Ich lächelte und schwieg. Lange musterte mich der Arzt, strich sich dabei über den Schnurrbart, dann nickte er. "Ich glaube Ihnen." Aus der Küche drang der Suppenduft herüber. Ich hörte Katja mit dem Geschirr hantieren.
"Sie sind also der kleine Scheißer, der sich über mich lustig macht?", setzte mein Nachbar das Gespräch ruhig fort. Ich glaubte mich verhört zu haben.
"Wie bitte?", fragte ich verblüfft und erhob mich. Ich wollte dem Fremden entrinnen und mit Katja in der Küche plaudern. Doch der Direktor der Blutbank packte unvermittelt meinen rechten Oberarm, schloss die Hand zu einem Zangengriff und zwang mich auf den Hocker zurück.
"Sitzen geblieben!", bellte er.
Ich starrte auf die sehnigen Finger, die sich um meinen Arm krampften. "Was machen Sie da? Lassen Sie mich los, sofort!" Ich versuchte die Hand abzuschütteln.
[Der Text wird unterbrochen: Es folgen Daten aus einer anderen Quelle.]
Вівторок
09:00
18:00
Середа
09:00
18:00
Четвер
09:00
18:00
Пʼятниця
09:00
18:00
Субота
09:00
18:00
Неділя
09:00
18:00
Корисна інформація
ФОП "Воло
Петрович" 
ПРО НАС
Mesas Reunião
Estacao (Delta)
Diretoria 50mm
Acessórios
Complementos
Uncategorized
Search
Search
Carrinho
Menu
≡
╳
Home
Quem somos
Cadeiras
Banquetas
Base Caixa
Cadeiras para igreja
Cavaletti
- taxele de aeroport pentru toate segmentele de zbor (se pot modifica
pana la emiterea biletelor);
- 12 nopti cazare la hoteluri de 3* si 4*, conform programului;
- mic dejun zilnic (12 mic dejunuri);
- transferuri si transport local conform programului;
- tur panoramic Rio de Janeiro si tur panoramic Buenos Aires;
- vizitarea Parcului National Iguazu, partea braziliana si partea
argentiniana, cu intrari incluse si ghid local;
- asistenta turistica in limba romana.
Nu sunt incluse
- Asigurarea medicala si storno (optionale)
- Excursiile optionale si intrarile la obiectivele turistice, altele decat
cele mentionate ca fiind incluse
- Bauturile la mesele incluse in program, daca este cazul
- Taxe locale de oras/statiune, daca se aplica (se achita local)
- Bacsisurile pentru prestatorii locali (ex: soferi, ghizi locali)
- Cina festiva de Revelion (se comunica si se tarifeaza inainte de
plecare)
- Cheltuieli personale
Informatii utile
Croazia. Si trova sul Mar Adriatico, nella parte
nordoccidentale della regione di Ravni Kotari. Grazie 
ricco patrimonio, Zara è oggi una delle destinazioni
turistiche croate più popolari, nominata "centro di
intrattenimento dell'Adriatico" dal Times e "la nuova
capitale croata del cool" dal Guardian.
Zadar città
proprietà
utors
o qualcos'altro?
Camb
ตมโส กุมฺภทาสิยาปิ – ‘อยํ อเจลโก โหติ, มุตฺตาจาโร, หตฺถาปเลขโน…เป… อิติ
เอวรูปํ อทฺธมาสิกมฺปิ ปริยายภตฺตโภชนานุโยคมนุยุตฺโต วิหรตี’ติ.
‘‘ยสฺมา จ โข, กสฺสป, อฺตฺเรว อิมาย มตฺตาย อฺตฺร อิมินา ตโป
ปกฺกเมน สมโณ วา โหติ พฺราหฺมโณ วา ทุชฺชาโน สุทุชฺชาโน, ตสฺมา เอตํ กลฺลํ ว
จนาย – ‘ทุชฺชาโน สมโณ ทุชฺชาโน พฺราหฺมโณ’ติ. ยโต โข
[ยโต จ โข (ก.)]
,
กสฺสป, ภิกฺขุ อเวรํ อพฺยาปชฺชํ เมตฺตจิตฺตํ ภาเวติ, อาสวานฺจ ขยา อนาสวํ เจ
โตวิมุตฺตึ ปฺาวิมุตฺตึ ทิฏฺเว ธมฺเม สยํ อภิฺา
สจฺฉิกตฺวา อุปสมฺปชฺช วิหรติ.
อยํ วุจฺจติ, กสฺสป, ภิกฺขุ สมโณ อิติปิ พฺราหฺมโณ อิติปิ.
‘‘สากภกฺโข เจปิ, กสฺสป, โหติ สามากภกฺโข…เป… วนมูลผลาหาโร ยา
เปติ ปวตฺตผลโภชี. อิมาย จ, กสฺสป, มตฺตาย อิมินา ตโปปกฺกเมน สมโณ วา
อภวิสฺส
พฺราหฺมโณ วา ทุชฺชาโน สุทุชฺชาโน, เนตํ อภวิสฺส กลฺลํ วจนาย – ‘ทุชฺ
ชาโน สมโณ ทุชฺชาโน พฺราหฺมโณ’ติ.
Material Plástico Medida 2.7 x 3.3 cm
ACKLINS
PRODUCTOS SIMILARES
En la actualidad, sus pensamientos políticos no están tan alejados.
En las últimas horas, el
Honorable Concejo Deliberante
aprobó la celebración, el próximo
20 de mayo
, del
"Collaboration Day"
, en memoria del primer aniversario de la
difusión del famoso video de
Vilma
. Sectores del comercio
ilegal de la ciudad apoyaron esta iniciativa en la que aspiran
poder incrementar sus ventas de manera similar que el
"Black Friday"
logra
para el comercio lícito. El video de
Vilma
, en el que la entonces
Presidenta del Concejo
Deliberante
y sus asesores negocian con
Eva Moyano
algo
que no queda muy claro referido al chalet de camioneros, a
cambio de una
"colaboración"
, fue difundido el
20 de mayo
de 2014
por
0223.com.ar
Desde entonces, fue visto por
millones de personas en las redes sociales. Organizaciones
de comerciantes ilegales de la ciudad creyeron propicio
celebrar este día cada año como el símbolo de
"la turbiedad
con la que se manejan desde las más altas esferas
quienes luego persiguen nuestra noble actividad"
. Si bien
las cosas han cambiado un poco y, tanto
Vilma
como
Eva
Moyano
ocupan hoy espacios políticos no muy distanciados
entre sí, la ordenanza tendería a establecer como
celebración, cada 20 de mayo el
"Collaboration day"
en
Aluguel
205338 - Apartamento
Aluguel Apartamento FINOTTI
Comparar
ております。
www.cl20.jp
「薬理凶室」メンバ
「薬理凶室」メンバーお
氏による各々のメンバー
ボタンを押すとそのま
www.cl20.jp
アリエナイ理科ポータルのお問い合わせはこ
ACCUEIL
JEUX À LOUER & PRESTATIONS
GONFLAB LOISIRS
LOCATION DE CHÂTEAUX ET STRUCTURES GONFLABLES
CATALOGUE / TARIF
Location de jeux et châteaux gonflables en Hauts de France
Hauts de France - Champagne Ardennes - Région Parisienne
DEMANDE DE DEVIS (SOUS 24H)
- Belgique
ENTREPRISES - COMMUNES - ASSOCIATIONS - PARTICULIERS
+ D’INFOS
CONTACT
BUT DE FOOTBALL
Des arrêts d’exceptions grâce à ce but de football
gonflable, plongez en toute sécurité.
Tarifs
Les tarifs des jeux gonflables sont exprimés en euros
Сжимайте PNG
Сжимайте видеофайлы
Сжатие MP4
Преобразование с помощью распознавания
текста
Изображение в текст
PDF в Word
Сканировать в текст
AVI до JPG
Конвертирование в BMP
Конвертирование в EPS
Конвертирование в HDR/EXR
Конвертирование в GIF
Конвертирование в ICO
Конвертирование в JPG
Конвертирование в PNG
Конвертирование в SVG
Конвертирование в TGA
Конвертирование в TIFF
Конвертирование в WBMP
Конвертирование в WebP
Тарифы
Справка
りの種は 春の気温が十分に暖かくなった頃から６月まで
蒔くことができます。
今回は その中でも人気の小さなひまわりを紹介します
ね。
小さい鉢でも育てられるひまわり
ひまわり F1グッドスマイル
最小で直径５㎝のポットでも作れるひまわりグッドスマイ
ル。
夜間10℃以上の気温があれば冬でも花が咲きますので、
Er ließ nicht locker. "Ich will jetzt die verdammte Wahrheit wissen: Haben Sie ´Salem´ übersetzt?"
"Welches ´Salem´?"
"Das Buch ´Brennen muss Salem´ von Stephen King. Ob Sie das übersetzt haben?"
"Nein, habe ich nicht. Das mit Stephen King war nur ein Witz. Das Buch kenne ich nicht. Lassen Sie mich los!“
Mein Versuch, die Situation zu entspannen, schien ihn nur noch mehr zu provozieren. "Sie lügen mich also an? Die ganze Zeit?" Der unheimliche Gast krallte sich nun auch in meinen linken Arm. "Ein Rat fürs Leben, mein Freund, merken Sie ihn sich gut!", flüsterte er. "Spielen Sie kein dreckiges Spiel mit mir!"
Niemals hätte ich diesem schmächtigen Mann eine solche Kraft zugetraut. Ich versuchte mich zu befreien, vergeblich. Ich stemmte beide Hände gegen seine Brust, um ihn mir vom Leib zu halten. Aber er war stärker als ich. Unaufhaltsam zog er mich zu sich heran, bis sich unsere Nasen fast berührten. Sein fauliger Atem streifte meine Wange. Mir wurde übel.
"Katja!", schrie ich. Die Geräusche in der Küche verstummten. "Ich bin gleich so weit!", hörte ich sie rufen. Sie hatte nichts verstanden.
In diesem Augenblick wurde es stockdunkel. Hinter der Theke erstrahlte ein helles, kreisendes Licht, das sich langsam die Barhocker entlang tastete. Ich sog erdigen Friedhofsgeruch und Chrysanthemen-Duft ein. Als der Meister der Blutbank seine Zähne in meinen Hals bohrte, verlor ich das Bewusstsein.
Ich erwachte in meinem Bett, mein Herz raste. Die Straßenlaterne vor dem Haus sandte Irrlichter durch die Spalten des Rollladens, in dem sich der Sturm verfing. Undeutlich hörte ich zwei Stimmen in mir. "Du hast alles nur geträumt", tröstete die eine. "Komm!", lockte die andere, während ich erneut in tiefen Schlaf versank.